*** Opening Given records ***

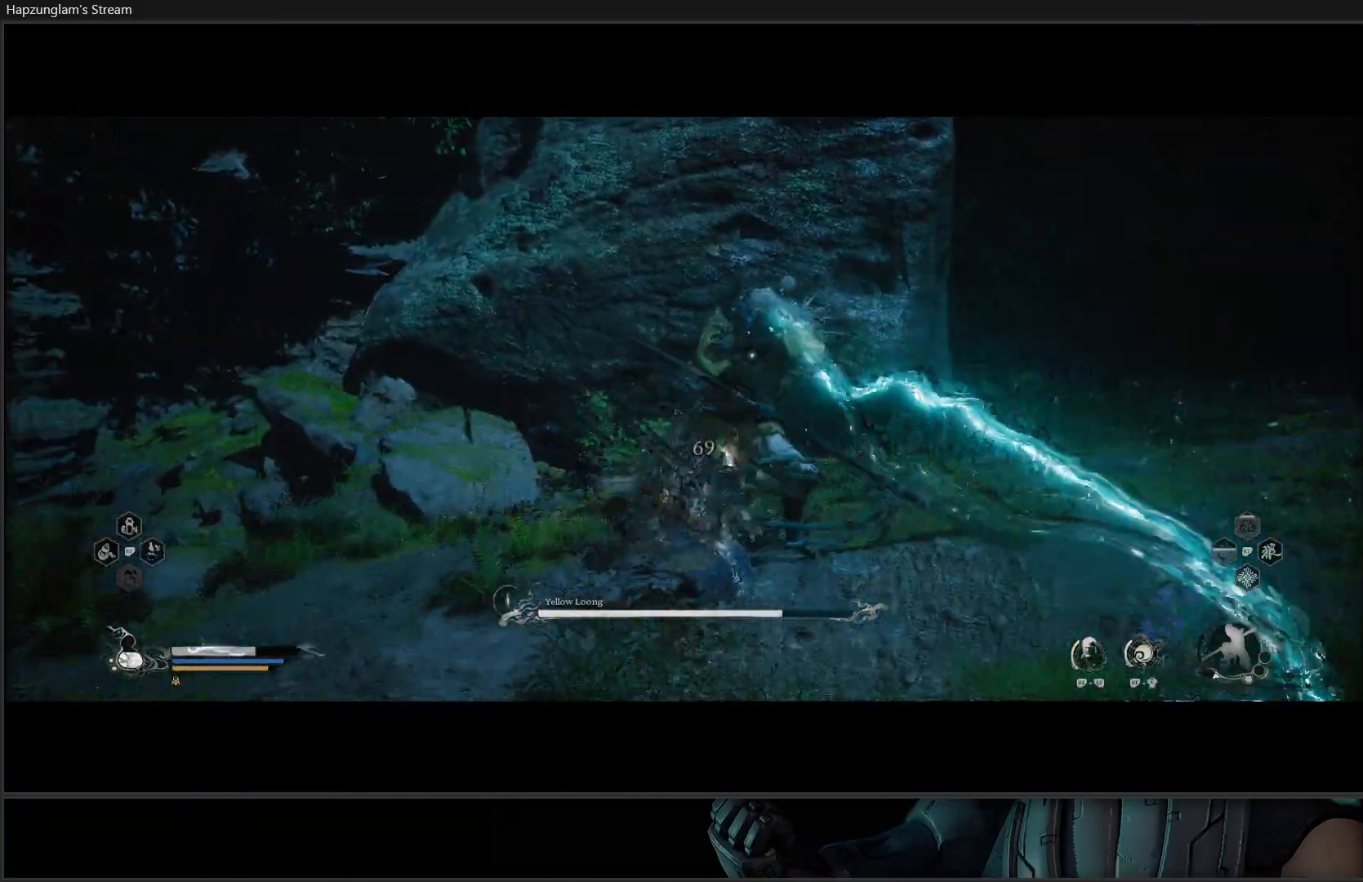
{"buttons": ["B"], "left_stick": "right", "right_stick": "center", "events": [[34, "X", "up"], [84, "X", "down"], [134, "left_stick", "center"], [167, "X", "up"], [401, "left_stick", "right"], [434, "B", "down"]]}
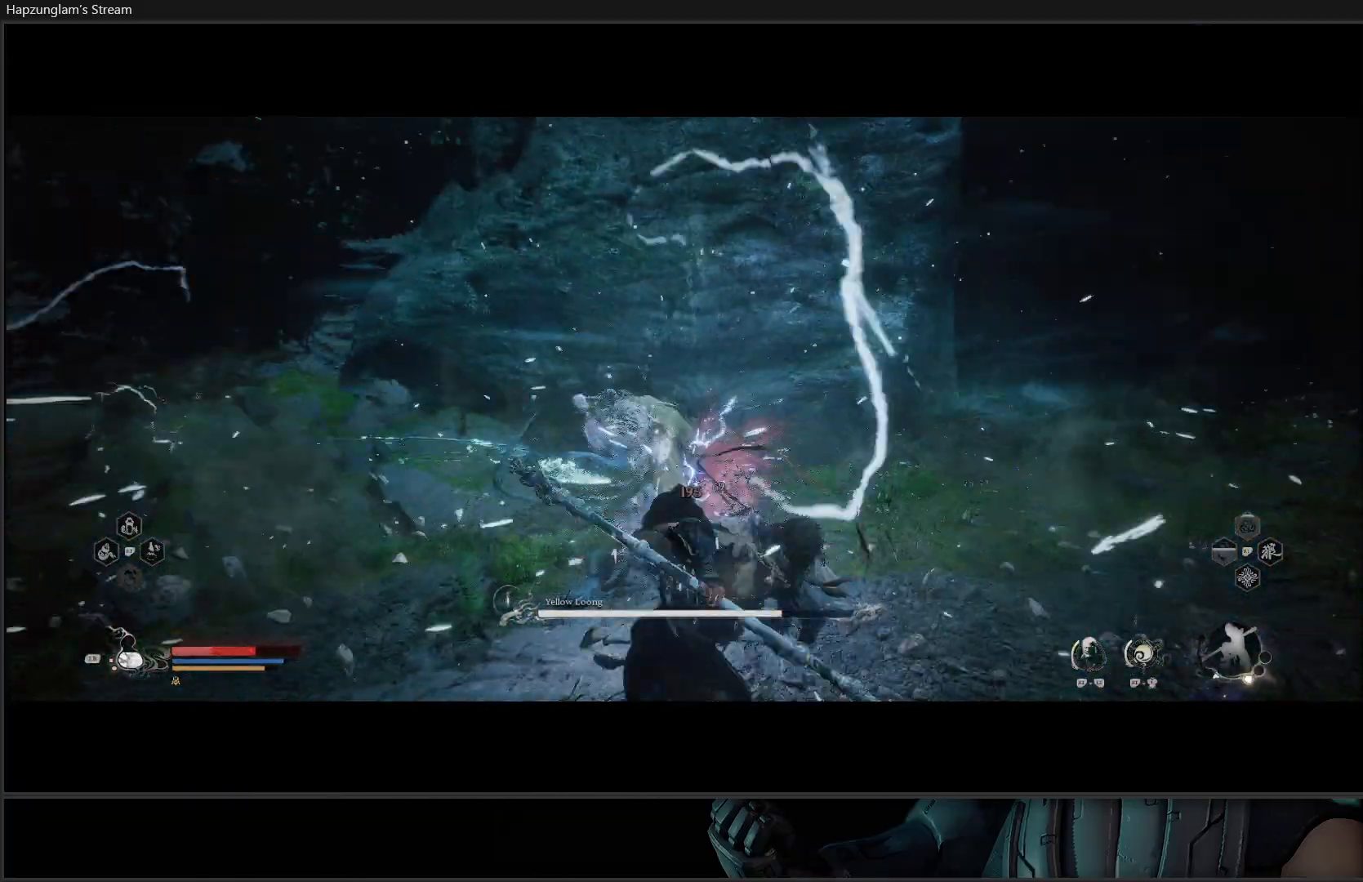
{"buttons": [], "left_stick": "right", "right_stick": "center", "events": [[50, "B", "up"], [83, "B", "down"], [200, "B", "up"], [250, "B", "down"], [350, "B", "up"], [400, "B", "down"], [483, "B", "up"]]}
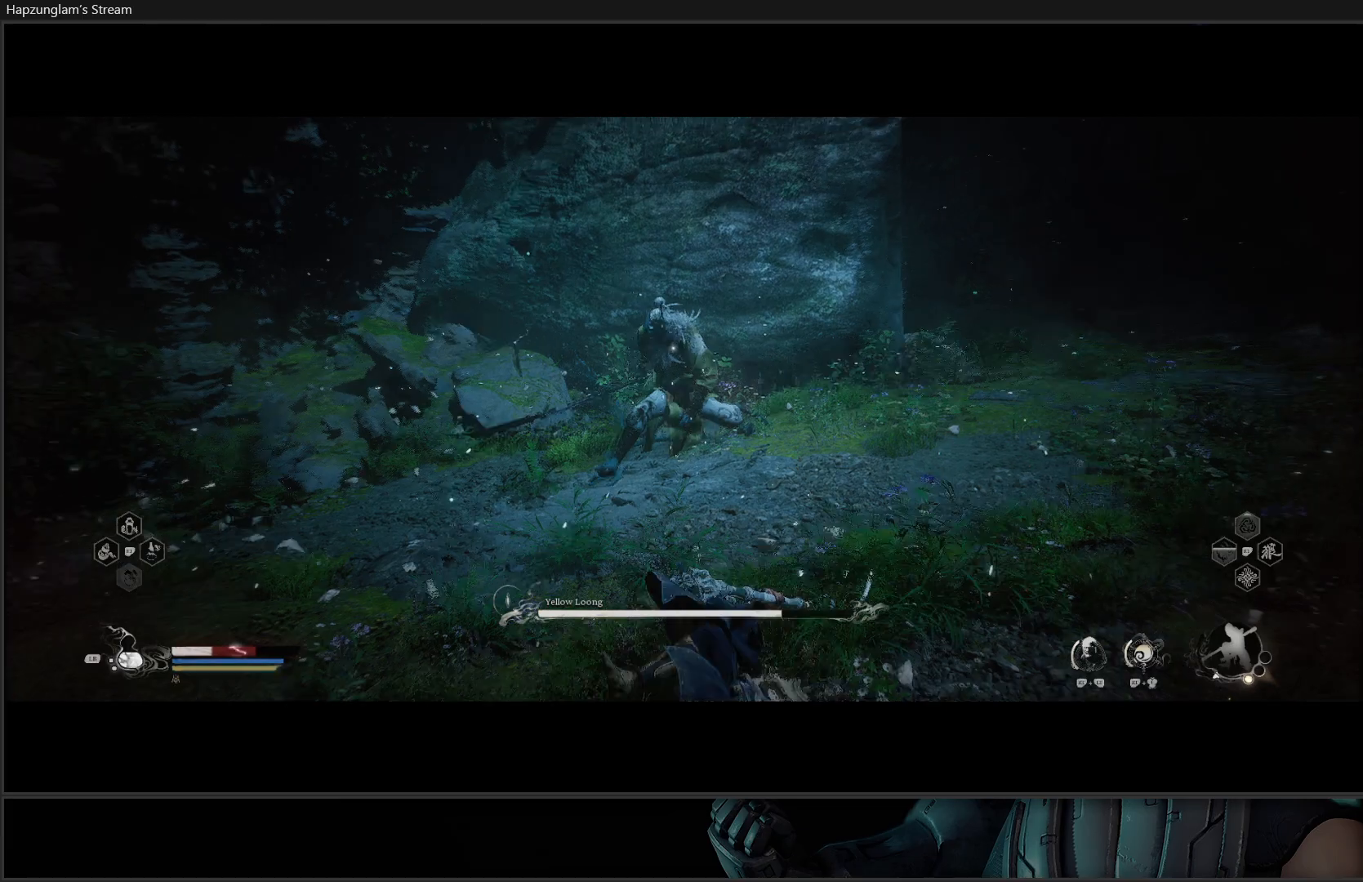
{"buttons": [], "left_stick": "up-right", "right_stick": "center", "events": [[67, "B", "down"], [151, "B", "up"], [217, "B", "down"], [301, "B", "up"], [334, "left_stick", "up-right"]]}
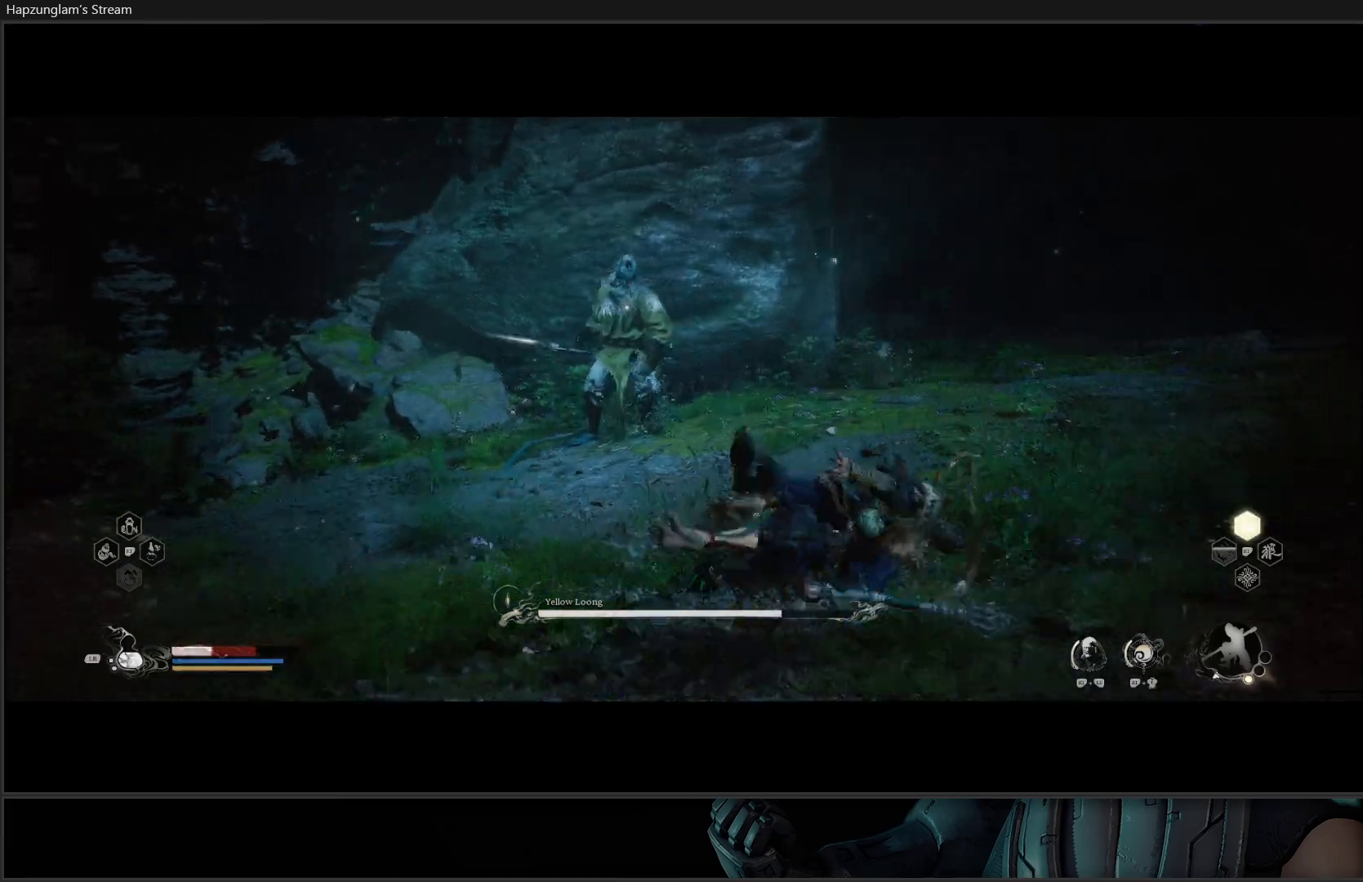
{"buttons": [], "left_stick": "up-right", "right_stick": "center", "events": [[33, "B", "down"], [83, "B", "up"]]}
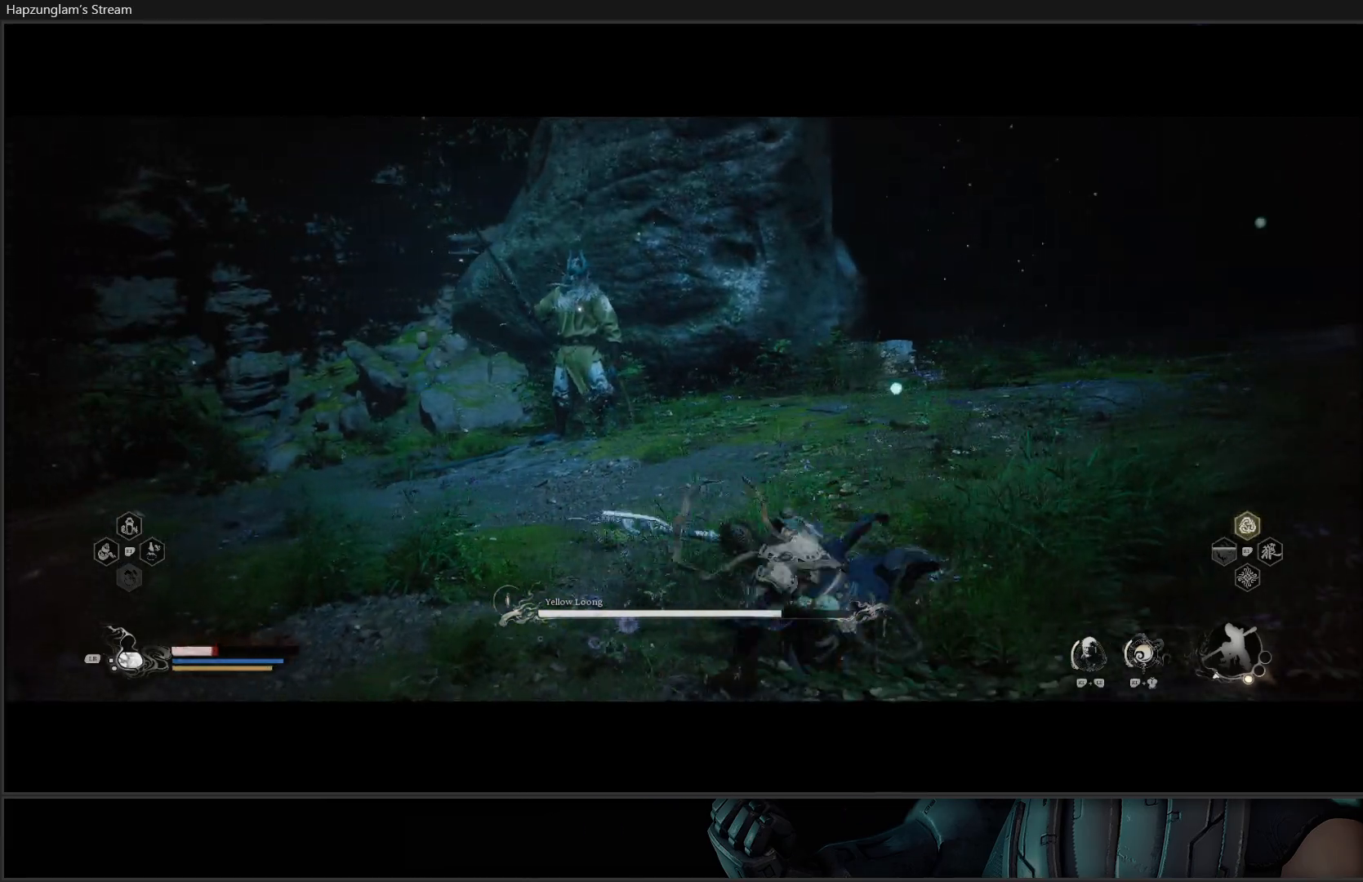
{"buttons": [], "left_stick": "up", "right_stick": "center", "events": [[34, "left_stick", "up"]]}
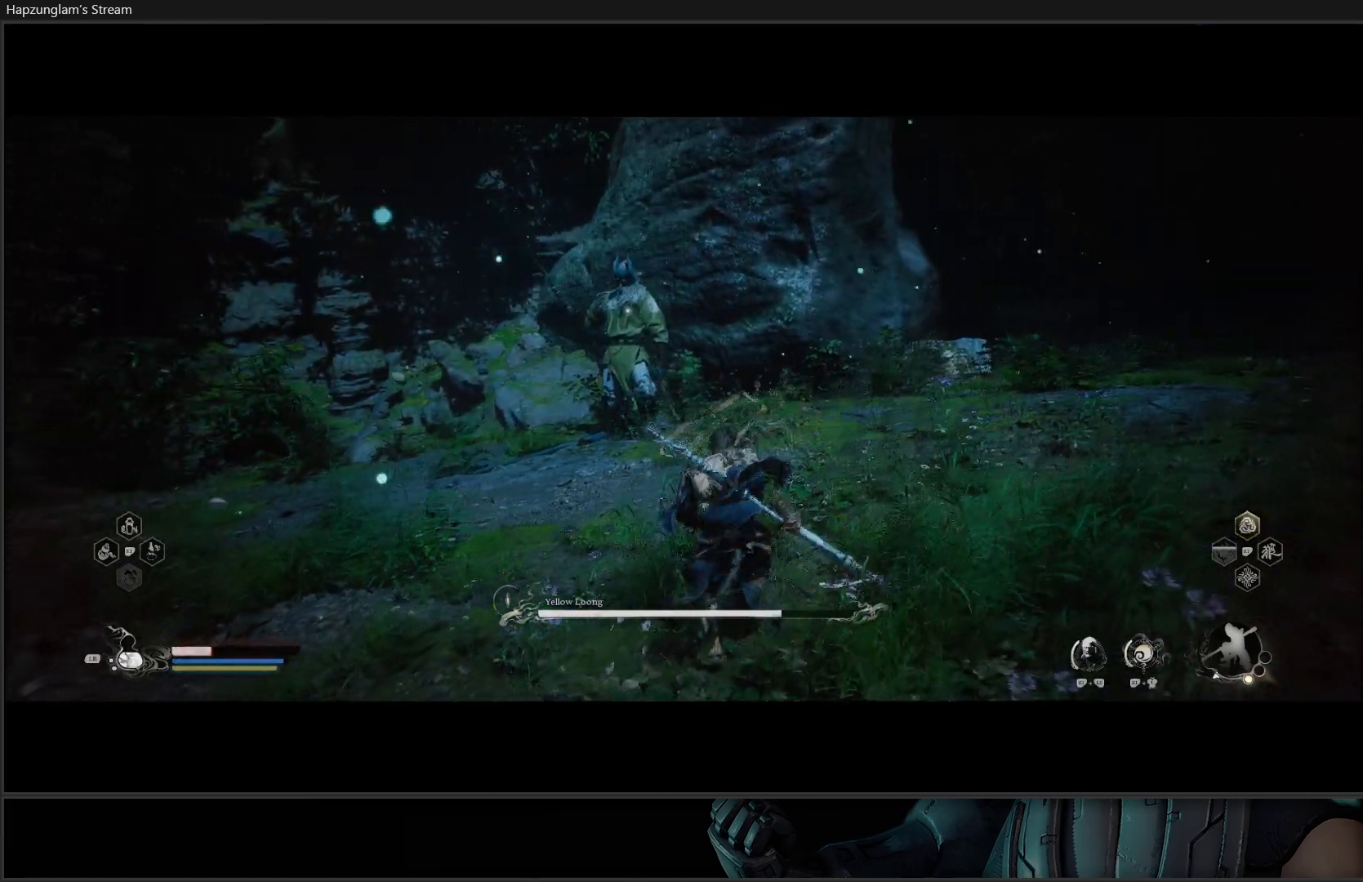
{"buttons": [], "left_stick": "up", "right_stick": "center", "events": []}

*** Closing Given records ***

### [Task requirements]
Would you return all of the data above word for word, omitting every picture?

### [Answer section]
{"buttons": ["B"], "left_stick": "right", "right_stick": "center", "events": [[34, "X", "up"], [84, "X", "down"], [134, "left_stick", "center"], [167, "X", "up"], [401, "left_stick", "right"], [434, "B", "down"]]}
{"buttons": [], "left_stick": "right", "right_stick": "center", "events": [[50, "B", "up"], [83, "B", "down"], [200, "B", "up"], [250, "B", "down"], [350, "B", "up"], [400, "B", "down"], [483, "B", "up"]]}
{"buttons": [], "left_stick": "up-right", "right_stick": "center", "events": [[67, "B", "down"], [151, "B", "up"], [217, "B", "down"], [301, "B", "up"], [334, "left_stick", "up-right"]]}
{"buttons": [], "left_stick": "up-right", "right_stick": "center", "events": [[33, "B", "down"], [83, "B", "up"]]}
{"buttons": [], "left_stick": "up", "right_stick": "center", "events": [[34, "left_stick", "up"]]}
{"buttons": [], "left_stick": "up", "right_stick": "center", "events": []}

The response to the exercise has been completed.